Use case: View all clashes of internship events

MSS

  1. User requests to view all clashes of internship event dates.

  2. TinS shows a list of dates that have clashes and the events that clashed.

    Use case ends.

Extensions

  • 2a. There are no event clashes.

    Use case ends.

Non-Functional Requirements

  1. Should work on any mainstream OS as long as it has Java 11 or above installed.
  2. Should be able to hold up to 1000 internships without a noticeable sluggishness in performance for typical usage.
  3. A user with above average typing speed for regular English text (i.e. not code, not system admin commands) should be able to accomplish most of the tasks faster using commands than using the mouse.
  4. A user should be able to navigate the application solely using the keyboard (i.e. input new internships, scroll through internship listing via keyboard).

Glossary

  • CLI: A command-line interface (CLI) is a text based user interface to run programs.
  • ID: This is a key to uniquely identify each internship.

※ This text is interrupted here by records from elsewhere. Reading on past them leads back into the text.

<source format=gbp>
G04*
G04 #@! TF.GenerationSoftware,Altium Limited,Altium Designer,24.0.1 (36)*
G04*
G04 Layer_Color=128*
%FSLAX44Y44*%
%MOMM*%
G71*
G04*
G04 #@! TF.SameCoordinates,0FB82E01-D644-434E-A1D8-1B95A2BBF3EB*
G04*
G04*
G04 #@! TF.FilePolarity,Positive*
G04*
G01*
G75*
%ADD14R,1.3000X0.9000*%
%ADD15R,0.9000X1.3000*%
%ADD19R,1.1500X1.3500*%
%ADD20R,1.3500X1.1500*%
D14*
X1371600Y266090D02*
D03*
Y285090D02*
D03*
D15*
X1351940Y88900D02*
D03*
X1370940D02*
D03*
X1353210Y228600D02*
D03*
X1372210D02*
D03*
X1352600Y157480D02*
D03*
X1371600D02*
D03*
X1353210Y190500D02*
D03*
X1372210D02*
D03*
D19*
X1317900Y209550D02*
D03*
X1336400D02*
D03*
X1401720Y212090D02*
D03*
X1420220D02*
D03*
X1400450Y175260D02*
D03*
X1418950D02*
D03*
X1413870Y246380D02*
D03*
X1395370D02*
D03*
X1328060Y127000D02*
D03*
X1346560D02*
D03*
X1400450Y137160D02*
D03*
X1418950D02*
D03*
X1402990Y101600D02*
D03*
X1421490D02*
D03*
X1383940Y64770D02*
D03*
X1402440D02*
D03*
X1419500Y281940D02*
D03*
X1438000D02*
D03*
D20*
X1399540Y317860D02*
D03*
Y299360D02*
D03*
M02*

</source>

It is auto-generated by TinS based on position and company name.
  • Status: This refers to the status of application.
  • Position: The name of the internship position/role.
  • Company: This refers to the hiring company for any internship.
  • Description: Additional details about the internship. For example, contact details of hiring manager, link to internship webpage, requirements of internship)
  • Event: Represents a Deadline or an Interview associated to an Internship.
    • Deadline: An Event that only has an end timing (E.g. Internship Application Submission Deadline, Offer Acceptance Deadline)
    • Interview: An Event that has both a start and end timing (E.g. Interview, Online Assessments)

Appendix: Instructions for manual testing

Given below are instructions to test the app manually.

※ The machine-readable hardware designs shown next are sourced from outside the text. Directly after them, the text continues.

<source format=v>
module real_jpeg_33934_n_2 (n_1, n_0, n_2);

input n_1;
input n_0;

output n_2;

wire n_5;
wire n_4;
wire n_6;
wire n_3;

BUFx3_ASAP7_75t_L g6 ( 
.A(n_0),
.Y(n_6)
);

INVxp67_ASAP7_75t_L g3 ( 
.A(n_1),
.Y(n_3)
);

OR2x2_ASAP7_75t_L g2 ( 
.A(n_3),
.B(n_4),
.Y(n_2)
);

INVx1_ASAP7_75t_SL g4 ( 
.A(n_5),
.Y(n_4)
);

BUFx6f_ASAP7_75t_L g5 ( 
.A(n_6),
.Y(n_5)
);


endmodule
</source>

Note: These instructions only provide a starting point for testers to work on; testers are expected to do more exploratory testing.

Launch and shutdown

  1. Initial launch

    1. Download the jar file and copy into an empty folder

    2. Double-click the jar file Expected: Shows the GUI with a set of sample internships. The window size may not be optimum.

  2. Saving window preferences

    1. Resize the window to an optimum size. Move the window to a different location. Close the window.

    2. Re-launch the app by double-clicking the jar file.
      Expected: The most recent window size and location is retained.

Deleting an Internship

  1. Deleting an internship while all internships are being shown

    1. Prerequisites: List all internships using the list command. Multiple internships in the list.

    2. Test case: delete 1
      Expected: First internship is deleted from the list. Details of the deleted internship shown in the status message.

    3. Test case: delete 0
      Expected: No internship is deleted. Error details shown in the status message. Status bar remains the same.

    4. Other incorrect delete commands to try: delete, delete x, ... (where x is larger than the list size)
      Expected: Similar to previous.